Answer
Vertex: $(1,1)$
Opening: up
Shape: narrower
Vertical Axis
Discriminant: -12
Number of $x$-intercepts: 0
Work Step by Step
To find the vertex, the given function, $
f(x)=3x^2-6x+4
,$ should be converted in the form $f(x)=a(x-h)^2+k$.

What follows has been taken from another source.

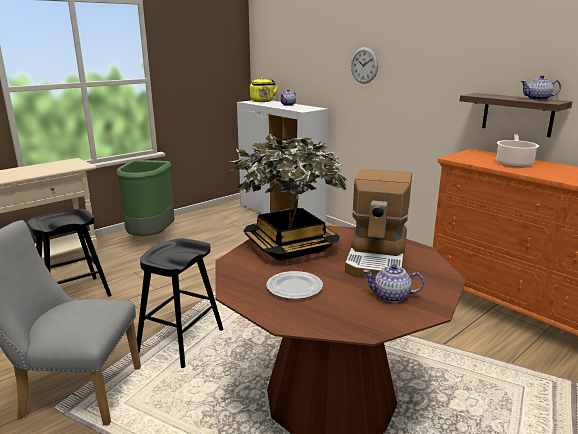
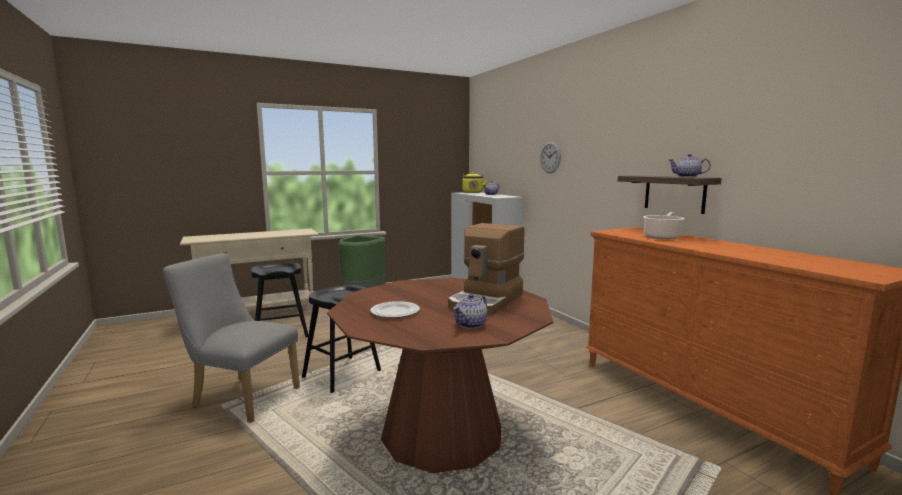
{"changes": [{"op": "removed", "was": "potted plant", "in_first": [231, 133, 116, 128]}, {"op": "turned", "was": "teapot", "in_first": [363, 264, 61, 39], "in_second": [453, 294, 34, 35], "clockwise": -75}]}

Grouping the variables together and making the coefficient of $x^2$ equal to $1$, the given function is equivalent to
\begin{align*}
f(x)&=(3x^2-6x)+4
\\
f(x)&=3(x^2-2x)+4
.\end{align*}
Completing the square of the expression with variables by adding $\left(\dfrac{b}{2}\right)^2,$ the expression above is equivalent to
\begin{align*}
f(x)&=3\left(x^2-2x+\left(\dfrac{-2}{2}\right)^2\right)+\left[4-3\left(\dfrac{-2}{2}\right)^2\right]
\\\\
f(x)&=3\left(x^2-2x+1\right)+\left[4-3\right]
\\
f(x)&=3\left(x-1\right)^2+1
.\end{align*}Note that $\left[a\left(\dfrac{b}{2}\right)^2\right]$ should be subtracted as well to negate the addition of that value when completing the square of the expression with variables.
Since the vertex of the quadratic function $f(x)=a(x-h)^2+k$ is given by $(h,k)$, then the vertex of the quadratic function above is $
(1,1)
$.
In the equation $
f(x)=3\left(x-1\right)^2+1
,$ the squared variable is $x.$ Thus, the parabola opens up or down. With $a=3$ (greater than zero), then the parabola opens up.
With $a=3$ (greater than $1$), then the shape of the parabola is narrower than $y=x^2$.
Since $x$ is the squared variable in the equation, then the parabola has a vertical axis. Using $b^2-4ac$ to find the number of $x$-intercepts, with $a=
3
$, $b=
-6
,$ and $c=
4
,$ then
\begin{align*}
b^2-4ac&\Rightarrow
(-6)^2-4(3)(4)
\\&=
36-48
\\&=
-12
.\end{align*}
With a discriminant that is less than zero, then the parabola does not have $x$-intercepts.